Do ponto de vista empresarial, entretanto, a redução de distância só se converte em vantagem competitiva quando acompanhada de previsibilidade, documentação adequada e capacidade de negociação em contratos internacionais. Uma carga que chega mais rápido ao porto, mas fica retida por inconsistência documental ou por desconhecimento de exigência sanitária do país importador, não gera ganho algum para o exportador.
É essa lacuna que o curso tenta endereçar ao reunir, na mesma grade, geopolítica, logística, financiamento e negociação. A elaboração de um projeto executivo ao final do programa reforça a orientação prática: em vez de encerrar com uma avaliação teórica, o participante deve sair com um documento aplicável à realidade da empresa em que atua.
Serviço e próximos passos
A Formação em Comércio Exterior e Rota Bioceânica será realizada entre 1º de outubro e 8 de dezembro de 2026, em formato online e ao vivo, com aulas às terças e quintas-feiras, das 19h às 21h, totalizando 40 horas em 20 encontros. O investimento é de R$ 650, com condição diferenciada para filiados ao Sistema Fiems e ao Lide MS. A realização é do CIN-MS em conjunto com o Sistema Fiems.

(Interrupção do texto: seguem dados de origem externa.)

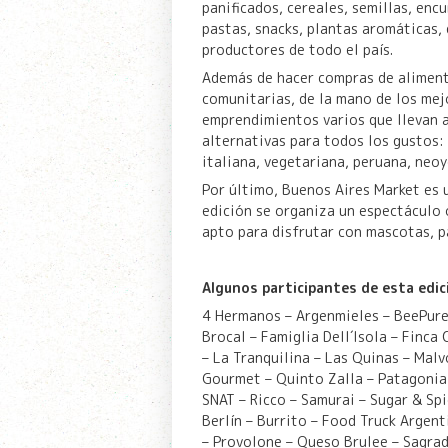
panificados, cereales, semillas, encu
pastas, snacks, plantas aromáticas,
productores de todo el país.
Además de hacer compras de aliment
comunitarias, de la mano de los mejo
emprendimientos varios que llevan a
alternativas para todos los gustos:
italiana, vegetariana, peruana, neoy
Por último, Buenos Aires Market es 
edición se organiza un espectáculo 
apto para disfrutar con mascotas, pa
Algunos participantes de esta edic
4 Hermanos – Argenmieles – BeePure
Brocal – Famiglia Dell´Isola – Finca
– La Tranquilina – Las Quinas – Ma
Gourmet – Quinto Zalla – Patagonia 
SNAT – Ricco – Samurai – Sugar & Spi
Berlín – Burrito – Food Truck Argent
– Provolone – Queso Brulee – Sagra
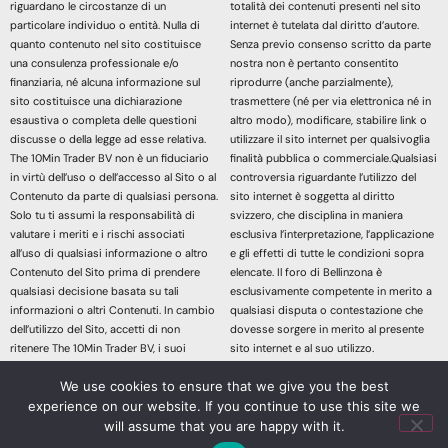
riguardano le circostanze di un
totalità dei contenuti presenti nel sito
particolare individuo o entità. Nulla di
internet è tutelata dal diritto d’autore.
quanto contenuto nel sito costituisce
Senza previo consenso scritto da parte
una consulenza professionale e/o
nostra non è pertanto consentito
finanziaria, né alcuna informazione sul
riprodurre (anche parzialmente),
sito costituisce una dichiarazione
trasmettere (né per via elettronica né in
esaustiva o completa delle questioni
altro modo), modificare, stabilire link o
discusse o della legge ad esse relativa.
utilizzare il sito internet per qualsivoglia
The 10Min Trader BV non è un fiduciario
finalità pubblica o commerciale.Qualsiasi
in virtù dell’uso o dell’accesso al Sito o al
controversia riguardante l’utilizzo del
Contenuto da parte di qualsiasi persona.
sito internet è soggetta al diritto
Solo tu ti assumi la responsabilità di
svizzero, che disciplina in maniera
valutare i meriti e i rischi associati
esclusiva l’interpretazione, l’applicazione
all’uso di qualsiasi informazione o altro
e gli effetti di tutte le condizioni sopra
Contenuto del Sito prima di prendere
elencate. Il foro di Bellinzona è
qualsiasi decisione basata su tali
esclusivamente competente in merito a
informazioni o altri Contenuti. In cambio
qualsiasi disputa o contestazione che
dell’utilizzo del Sito, accetti di non
dovesse sorgere in merito al presente
ritenere The 10Min Trader BV, i suoi
sito internet e al suo utilizzo.
affiliati o qualsiasi terzo fornitore di
Accedendo e continuando nella lettura
We use cookies to ensure that we give you the best
servizi responsabile di eventuali
dei contenuti di questo sito Web
richieste di risarcimento danni derivanti
dichiari di aver letto, compreso e
experience on our website. If you continue to use this site we
da qualsiasi decisione presa sulla base
accettato le sopracitate informazioni
will assume that you are happy with it.
di informazioni o altri Contenuti messi a
legali.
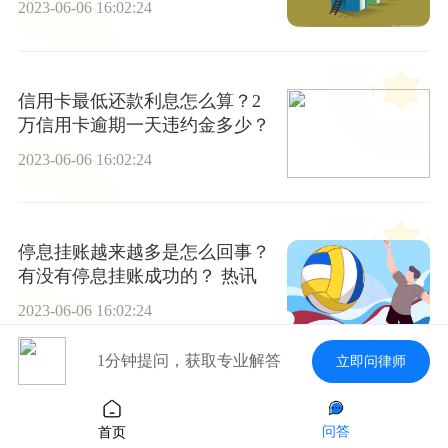
2023-06-06 16:02:24
信用卡最低还款利息怎么算？2
万信用卡逾期一天违约金多少？
2023-06-06 16:02:24
停息挂账越来越多是怎么回事？
有没有停息挂账成功的？ 热讯
2023-06-06 16:02:24
1分钟提问，获取专业解答
立即问律师
房贷延期还款后要一次性付清
吗？房贷延期影响征信吗？
问答
首页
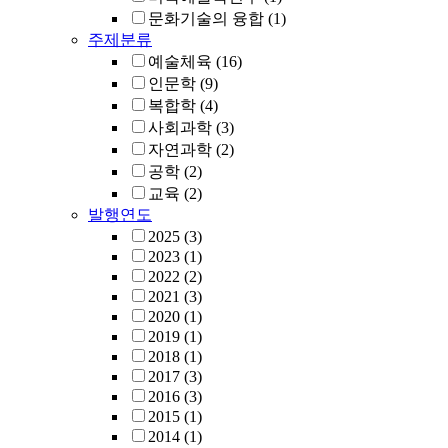
문화기술의 융합
(1)
주제분류
예술체육
(16)
인문학
(9)
복합학
(4)
사회과학
(3)
자연과학
(2)
공학
(2)
교육
(2)
발행연도
2025
(3)
2023
(1)
2022
(2)
2021
(3)
2020
(1)
2019
(1)
2018
(1)
2017
(3)
2016
(3)
2015
(1)
2014
(1)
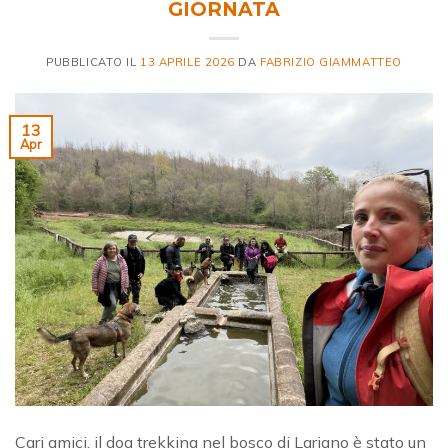
GIORNATA
PUBBLICATO IL
13 APRILE 2026
DA
FABRIZIO GIAMMATTEO
13
Apr
Cari amici, il dog trekking nel bosco di Lariano è stato un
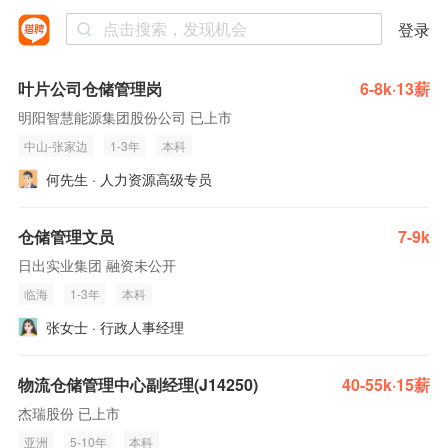
登录
叶片公司仓储管理岗
6-8k·13薪
明阳智慧能源集团股份公司 已上市
中山-张家边
1-3年
本科
何先生 · 人力资源高级专员
仓储管理文员
7-9k
日出实业集团 融资未公开
临海
1-3年
本科
张女士 · 行政人事经理
物流仓储管理中心副经理(J14250)
40-55k·15薪
杰瑞股份 已上市
亚洲
5-10年
本科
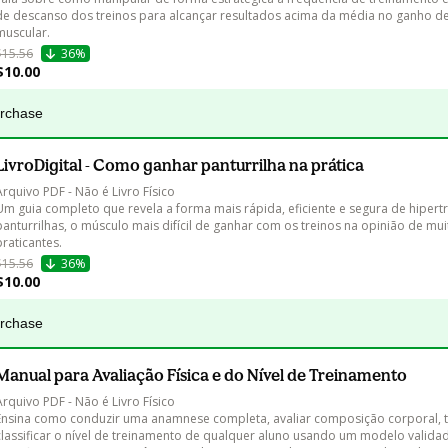
de descanso dos treinos para alcançar resultados acima da média no ganho d
muscular.
$15.56
36%
$10.00
urchase
LivroDigital - Como ganhar panturrilha na prática
Arquivo PDF - Não é Livro Físico

Um guia completo que revela a forma mais rápida, eficiente e segura de hipertr
panturrilhas, o músculo mais difícil de ganhar com os treinos na opinião de mui
praticantes.
$15.56
36%
$10.00
urchase
Manual para Avaliação Física e do Nível de Treinamento
Arquivo PDF - Não é Livro Físico

Ensina como conduzir uma anamnese completa, avaliar composição corporal, te
classificar o nível de treinamento de qualquer aluno usando um modelo valida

Com as aulas começando na primeira semana de outubro, o prazo de decisão para empresas interessadas é curto. Para o ecossistema empresarial de Mato Grosso do Sul, o indicador a acompanhar não será apenas o número de inscritos, mas quantos dos projetos executivos elaborados durante a formação chegarão, nos meses seguintes, a uma primeira operação de exportação efetiva — a métrica que de fato mede se a capacitação cumpriu o papel de transformar a expectativa em torno do corredor bioceânico em negócio.
Fontes: Campo Grande News — “Curso prepara empresas de MS para negócios na Rota Bioceânica”, reportagem de José Cândido (14/09/2026); e “Exportação de minério impulsiona economia de MS e atinge US$ 436,5 milhões”, reportagem de Izabela Cavalcanti, com dados do Observatório da Indústria da Fiems (15/09/2026).